Japanese and Indian Tip-toeing

 

            American ambivalence and strong Chinese interests against a KR tribunal have left the issue open for other major powers to step into greater roles in shaping the process. Both Japan and India have expressed interest in the Khmer Rouge trials, although both of these Asian powers have approached the matter with caution. India is eager to assume a greater leadership role in the diplomacy of Southeast Asia, as evident from its improved relations with Vietnam, Indonesia, and other regional actors. New Delhi’s offer to support a mixed KR tribunal if the United Nations permanently withdraws reflects an interest in the accountability process and in assuming a higher profile in Southeast Asian diplomacy. However, India is currently preoccupied with the conflict in Kashmir and is loath to offend Beijing, a longtime ally of Pakistan. New Delhi is also concerned about the re-emergent U.S.-Pakistani alliance and will continue to approach the KR tribunal carefully, avoiding steps that would threaten its critical relationship with Washington.

 

            Japan has likewise expressed interest in funding the Khmer Rouge tribunal and has offered consistent normative support for an international legal proceeding against Khmer Rouge leaders. Nevertheless, like India, Japan is constrained by its relations with other major states active in the Asia-Pacific region. Its alliance with the United States remains Japan’s dominant international security relationship, and Tokyo has seldom taken diplomatic action in the region that would create tension with Washington.

 

            Japan has also been wary of diplomatic initiatives that would offend neighboring Asian countries, whose acute memory of Japanese imperialism and the “Greater East Asia Prosperity Sphere” is evident in continued rows over history textbooks, Japanese war memorials, and the like. The opposition Japan faces in asserting diplomatic leadership in Southeast Asia was epitomized by Lee Kuan Yew, who once exclaimed that allowing Japan to participate in the UNTAC peacekeeping mission was “like giving chocolate liquers to an alcoholic.” Asian suspicions of Tokyo help to explain why Japan has relied heavily on financial support, and not military or political muscle, to exert its diplomatic influence in Asia. The KR tribunal is likely to be no exception.

 

            In sum, both Tokyo and New Delhi have interests in assuming greater leadership in the KR tribunal process, but both are cautious to avoid tension in their relations with China or the United States. Neither India nor Japan is likely to pursue an aggressive accountability campaign without a green or, at the very least, a blinking yellow light from Washington.
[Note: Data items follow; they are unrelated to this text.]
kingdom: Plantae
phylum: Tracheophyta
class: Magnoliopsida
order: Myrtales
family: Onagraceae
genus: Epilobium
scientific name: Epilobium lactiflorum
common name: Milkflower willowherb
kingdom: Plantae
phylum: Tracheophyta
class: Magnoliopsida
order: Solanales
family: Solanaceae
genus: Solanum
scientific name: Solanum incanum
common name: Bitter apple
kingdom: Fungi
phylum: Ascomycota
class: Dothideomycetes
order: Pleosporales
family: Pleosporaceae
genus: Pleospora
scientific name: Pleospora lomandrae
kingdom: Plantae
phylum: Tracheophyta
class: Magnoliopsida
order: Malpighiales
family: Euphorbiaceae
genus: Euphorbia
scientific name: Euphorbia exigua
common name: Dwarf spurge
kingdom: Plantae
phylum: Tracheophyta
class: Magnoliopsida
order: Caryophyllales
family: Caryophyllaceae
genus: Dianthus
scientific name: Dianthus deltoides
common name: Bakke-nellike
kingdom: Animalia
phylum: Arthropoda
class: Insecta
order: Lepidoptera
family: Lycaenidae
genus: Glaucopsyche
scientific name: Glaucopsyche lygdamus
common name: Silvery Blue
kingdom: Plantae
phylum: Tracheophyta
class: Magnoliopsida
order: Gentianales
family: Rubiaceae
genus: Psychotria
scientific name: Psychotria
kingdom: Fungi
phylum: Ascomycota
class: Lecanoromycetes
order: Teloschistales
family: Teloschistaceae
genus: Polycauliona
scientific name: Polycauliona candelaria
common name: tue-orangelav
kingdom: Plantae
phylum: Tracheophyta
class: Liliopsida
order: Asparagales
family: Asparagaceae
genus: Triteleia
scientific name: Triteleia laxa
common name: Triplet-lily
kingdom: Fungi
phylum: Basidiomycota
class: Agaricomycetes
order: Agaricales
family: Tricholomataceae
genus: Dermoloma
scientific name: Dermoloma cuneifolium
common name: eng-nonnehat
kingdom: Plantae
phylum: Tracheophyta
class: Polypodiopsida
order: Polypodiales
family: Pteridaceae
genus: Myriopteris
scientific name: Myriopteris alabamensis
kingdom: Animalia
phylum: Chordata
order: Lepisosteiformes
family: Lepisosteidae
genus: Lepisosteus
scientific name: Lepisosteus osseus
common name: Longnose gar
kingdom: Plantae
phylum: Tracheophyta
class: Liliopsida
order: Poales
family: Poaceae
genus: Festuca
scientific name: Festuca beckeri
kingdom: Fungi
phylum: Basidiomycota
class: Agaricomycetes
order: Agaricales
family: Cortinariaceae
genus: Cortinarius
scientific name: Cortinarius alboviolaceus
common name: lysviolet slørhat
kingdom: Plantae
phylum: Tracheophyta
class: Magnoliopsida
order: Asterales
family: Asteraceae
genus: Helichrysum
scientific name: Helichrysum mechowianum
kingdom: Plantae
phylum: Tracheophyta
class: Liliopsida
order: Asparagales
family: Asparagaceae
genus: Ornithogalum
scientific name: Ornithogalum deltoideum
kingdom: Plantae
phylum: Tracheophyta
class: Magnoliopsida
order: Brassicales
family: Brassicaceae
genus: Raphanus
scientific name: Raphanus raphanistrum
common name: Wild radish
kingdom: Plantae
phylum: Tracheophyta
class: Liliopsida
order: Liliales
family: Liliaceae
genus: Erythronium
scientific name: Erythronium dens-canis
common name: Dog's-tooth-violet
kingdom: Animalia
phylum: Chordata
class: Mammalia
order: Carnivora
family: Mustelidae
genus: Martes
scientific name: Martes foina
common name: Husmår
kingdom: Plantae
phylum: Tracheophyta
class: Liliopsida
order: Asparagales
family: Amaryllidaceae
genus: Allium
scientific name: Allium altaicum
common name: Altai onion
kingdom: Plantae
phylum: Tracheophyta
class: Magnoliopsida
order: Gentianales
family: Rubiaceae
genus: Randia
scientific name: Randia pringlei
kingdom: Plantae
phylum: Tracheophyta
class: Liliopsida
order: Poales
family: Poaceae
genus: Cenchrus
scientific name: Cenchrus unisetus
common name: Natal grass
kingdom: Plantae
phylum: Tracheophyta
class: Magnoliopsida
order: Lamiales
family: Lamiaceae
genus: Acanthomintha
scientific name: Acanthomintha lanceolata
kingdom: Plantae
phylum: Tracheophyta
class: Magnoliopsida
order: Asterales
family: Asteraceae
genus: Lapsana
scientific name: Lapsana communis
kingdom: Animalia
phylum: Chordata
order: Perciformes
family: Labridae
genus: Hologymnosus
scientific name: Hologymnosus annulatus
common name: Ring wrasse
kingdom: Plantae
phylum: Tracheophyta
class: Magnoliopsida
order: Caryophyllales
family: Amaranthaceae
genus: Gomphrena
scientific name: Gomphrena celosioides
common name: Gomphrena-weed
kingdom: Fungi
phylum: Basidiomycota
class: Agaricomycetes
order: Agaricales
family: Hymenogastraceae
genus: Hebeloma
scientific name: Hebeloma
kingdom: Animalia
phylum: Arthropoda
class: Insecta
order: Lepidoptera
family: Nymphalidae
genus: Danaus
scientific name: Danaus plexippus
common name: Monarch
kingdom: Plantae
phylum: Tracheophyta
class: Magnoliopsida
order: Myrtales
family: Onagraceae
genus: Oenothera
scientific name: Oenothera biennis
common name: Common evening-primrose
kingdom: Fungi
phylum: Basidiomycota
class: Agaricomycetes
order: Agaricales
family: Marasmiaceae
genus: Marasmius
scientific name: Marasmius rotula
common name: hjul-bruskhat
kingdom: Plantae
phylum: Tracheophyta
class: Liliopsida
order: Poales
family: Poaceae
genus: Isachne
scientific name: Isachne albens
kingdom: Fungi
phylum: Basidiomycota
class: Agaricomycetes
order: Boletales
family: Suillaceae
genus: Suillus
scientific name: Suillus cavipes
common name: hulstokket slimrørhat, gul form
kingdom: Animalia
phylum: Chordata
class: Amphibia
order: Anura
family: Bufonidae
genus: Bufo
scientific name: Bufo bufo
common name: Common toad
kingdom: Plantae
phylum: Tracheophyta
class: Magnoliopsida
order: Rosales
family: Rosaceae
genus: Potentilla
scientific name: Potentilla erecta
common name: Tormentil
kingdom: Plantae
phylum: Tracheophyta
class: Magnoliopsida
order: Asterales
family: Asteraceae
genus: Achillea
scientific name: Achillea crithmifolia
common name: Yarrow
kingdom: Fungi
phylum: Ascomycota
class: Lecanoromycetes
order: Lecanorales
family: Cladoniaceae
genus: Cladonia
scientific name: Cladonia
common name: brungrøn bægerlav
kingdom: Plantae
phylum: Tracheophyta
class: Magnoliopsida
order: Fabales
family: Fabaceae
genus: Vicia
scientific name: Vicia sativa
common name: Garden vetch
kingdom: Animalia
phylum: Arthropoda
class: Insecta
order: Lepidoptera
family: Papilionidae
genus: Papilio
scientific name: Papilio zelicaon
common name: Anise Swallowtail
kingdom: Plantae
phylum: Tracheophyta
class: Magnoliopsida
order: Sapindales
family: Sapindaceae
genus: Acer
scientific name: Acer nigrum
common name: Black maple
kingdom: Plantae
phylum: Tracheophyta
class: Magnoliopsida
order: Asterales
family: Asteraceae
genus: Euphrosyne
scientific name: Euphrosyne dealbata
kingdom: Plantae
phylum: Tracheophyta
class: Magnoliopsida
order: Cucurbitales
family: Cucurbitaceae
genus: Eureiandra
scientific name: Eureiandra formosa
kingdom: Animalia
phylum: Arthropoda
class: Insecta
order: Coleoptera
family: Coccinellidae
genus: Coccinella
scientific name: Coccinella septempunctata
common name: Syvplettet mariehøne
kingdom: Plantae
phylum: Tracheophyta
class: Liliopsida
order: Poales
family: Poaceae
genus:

Conclusion: A Great-Power Muddle?

 

            To conclude, the impact of great-power politics on the search for accountability in Cambodia has been mixed. During the late 1990s, the balance of great-power influence was tipped in favor of a tribunal, but enthusiasm was never unanimous. In the past year, the most powerful and relevant state in the greater Asia-Pacific region-the United States-has shifted to a more ambivalent position, and a divided Washington has arguably hindered the emergence of Khmer Rouge trials as much as its has promoted them. The more enthusiastic policies of India and Japan are promising, but their realization may well depend on renewed U.S. interest.

 

            Without stronger great-power backing, UN negotiators may possess insufficient diplomatic leverage to break their current impasse with the Cambodian government. Facing only moderate pressure, Hun Sen and his negotiators have been unwilling to meet UN demands for added procedural safeguards designed to ensure the fairness of the trials. Cambodia’s recent receipt of $600 million in bilateral aid-$200 million more than it asked for-shows that Hun Sen’s alleged intransigence on the tribunal issue has cost him little. If the past is any indication, the great powers will need to apply considerably more pressure if the Cambodian government is to accept trials that comply with inter-national (i.e., UN) demands.

 

            To be sure, there are many individuals in each of the great powers, along with variable fractions of each state’s leadership, who support a tribunal on moral or ideological grounds. However, evidence to date suggests that perceptions of national self-interest have been at least as important as considerations of justice in shaping the policies of the major powers, and those self-interests have contributed to the absence of justice for the crimes of the CPK.

 

            While great-power politics are by no means the only factors holding up a KR tribunal, they may become the most determinative variable as the negotiating process moves forward. As the country with the greatest power resources and the most shifting position toward a trial, the United States is probably the critical hinge. To achieve credible justice in Cambodia, U.S. policymakers will have to overcome their concerns and commit themselves to the promotion of the same human rights so fundamental to the American political and ideological tradition.

 

_______________________

John D. Ciorciari is the Wai Seng Senior Research Scholar at the Asian Studies Centre, University of Oxford.